Il tavolo della villa al Trasimeno. È qui, secondo Angelo Izzo, il pluriomicida conosciuto come uno dei ‘mostri del Circeo’, che si sarebbe consumato l’omicidio di Rossella Corazzin, la 17enne rapita 43 anni fa a Tai di Cadore e mai più trovata. L’assassino, che sta scontando due ergastoli in carcere, non nuovo a racconti spesso fantasiosi e senza alcun riscontro, avrebbe parlato nel 2016 con i pm facendo rivelazioni tutte da riscontrare in cui mette in collegamento il delitto Corazzin con le indagini sul ‘Mostro di Firenze’. In particolare con il medico perugino Francesco Narducci, a lungo tirato in ballo nelle varie indagini, il cui corpo senza vita venne ripescato proprio nelle acque del lago Trasimeno nel 1985. A pubblicare i dettagli di questi racconti di Izzo il Corriere del Veneto e gli altri principali quotidiani veneti.

[Attività da svolgere]
a) Secondo il testo sul caso Corazzin, in quale anno fu ripescato nel lago Trasimeno il corpo di Francesco Narducci?
b) Per favore, riprendi il testo sul caso Corazzin dopo la sua ultima frase e prosegui con qualche frase nuova.

[Dati forniti]
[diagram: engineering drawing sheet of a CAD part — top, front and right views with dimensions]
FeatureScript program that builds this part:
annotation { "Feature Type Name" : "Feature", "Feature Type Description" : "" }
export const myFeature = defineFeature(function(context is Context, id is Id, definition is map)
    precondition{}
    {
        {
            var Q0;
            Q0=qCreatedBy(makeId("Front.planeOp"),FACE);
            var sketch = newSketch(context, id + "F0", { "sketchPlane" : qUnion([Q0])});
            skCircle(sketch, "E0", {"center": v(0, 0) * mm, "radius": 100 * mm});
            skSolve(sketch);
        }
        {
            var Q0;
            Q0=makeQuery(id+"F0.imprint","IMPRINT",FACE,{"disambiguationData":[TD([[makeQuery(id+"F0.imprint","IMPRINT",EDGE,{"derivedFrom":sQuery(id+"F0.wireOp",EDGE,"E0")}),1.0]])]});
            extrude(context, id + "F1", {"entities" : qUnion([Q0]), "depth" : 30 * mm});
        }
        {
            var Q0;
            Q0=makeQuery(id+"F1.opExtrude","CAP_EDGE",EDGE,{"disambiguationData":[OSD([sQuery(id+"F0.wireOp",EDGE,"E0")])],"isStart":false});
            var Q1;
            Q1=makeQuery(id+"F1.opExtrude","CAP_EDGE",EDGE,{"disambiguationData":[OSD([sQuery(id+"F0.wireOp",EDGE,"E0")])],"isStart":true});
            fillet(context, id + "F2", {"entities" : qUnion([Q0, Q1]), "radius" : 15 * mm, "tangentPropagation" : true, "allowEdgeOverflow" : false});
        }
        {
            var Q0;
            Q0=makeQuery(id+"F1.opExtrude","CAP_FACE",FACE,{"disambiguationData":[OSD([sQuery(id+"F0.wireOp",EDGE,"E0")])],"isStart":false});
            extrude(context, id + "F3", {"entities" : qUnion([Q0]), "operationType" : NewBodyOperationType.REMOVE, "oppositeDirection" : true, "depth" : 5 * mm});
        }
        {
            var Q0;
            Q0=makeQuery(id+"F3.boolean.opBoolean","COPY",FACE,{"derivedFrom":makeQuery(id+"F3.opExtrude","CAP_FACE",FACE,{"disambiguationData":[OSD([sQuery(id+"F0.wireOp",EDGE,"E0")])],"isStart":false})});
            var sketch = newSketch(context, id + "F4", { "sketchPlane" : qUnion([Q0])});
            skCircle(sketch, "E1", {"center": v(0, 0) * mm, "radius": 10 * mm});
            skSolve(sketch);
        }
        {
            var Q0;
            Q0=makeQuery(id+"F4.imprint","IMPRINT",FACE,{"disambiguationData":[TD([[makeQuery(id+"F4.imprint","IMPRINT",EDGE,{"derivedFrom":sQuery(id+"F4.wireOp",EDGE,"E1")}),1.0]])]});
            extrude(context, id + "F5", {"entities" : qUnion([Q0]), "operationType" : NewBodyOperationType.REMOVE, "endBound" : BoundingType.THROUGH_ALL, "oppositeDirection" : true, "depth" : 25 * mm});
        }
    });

[Soluzioni delle attività]
a) Nel 1985.

b)
Rito nella villa Il racconto di Izzo, secondo il procuratore di Belluno Paolo Luca, «sembra la sceneggiatura di un film horror e sadomaso in cui viene sacrificata una vergine. Fantasie, forse, ma ci sono alcuni particolari oggettivi», si legge nella dichiarazione riportata dal Corriere del Veneto. Lo scenario tratteggiato dal quotidiano è il seguente: «in cerchio intorno all’altare, che in realtà è un tavolo, non ci sono uomini ma lupi. Bestie incappucciate con una candela accesa in mano. Lei, 17 anni, magra e con i capelli castani, indossa una tunica bianca. Le braccia e le gambe sono legate». Ovviamente la protagonista è Rossella Corazzin, secondo Izzo, che dice di non aver partecipato al sequestro, ma di aver raggiunto gli altri nella villa. Il rituale aveva – sempre stando al racconto – l’obiettivo anche di nominare nuovi adepti della «setta». Sembra che venisse usata una spada a cui riconducevano un potere simbolico e che facevano risalire direttamente a Giovanna d’Arco. Alla fine del rito, i presenti si sarebbero fatti un piccolo taglio sulle mani facendo cadere alcune gocce del proprio sangue all’interno di un calice di vino che, a turno, avrebbero poi bevuto.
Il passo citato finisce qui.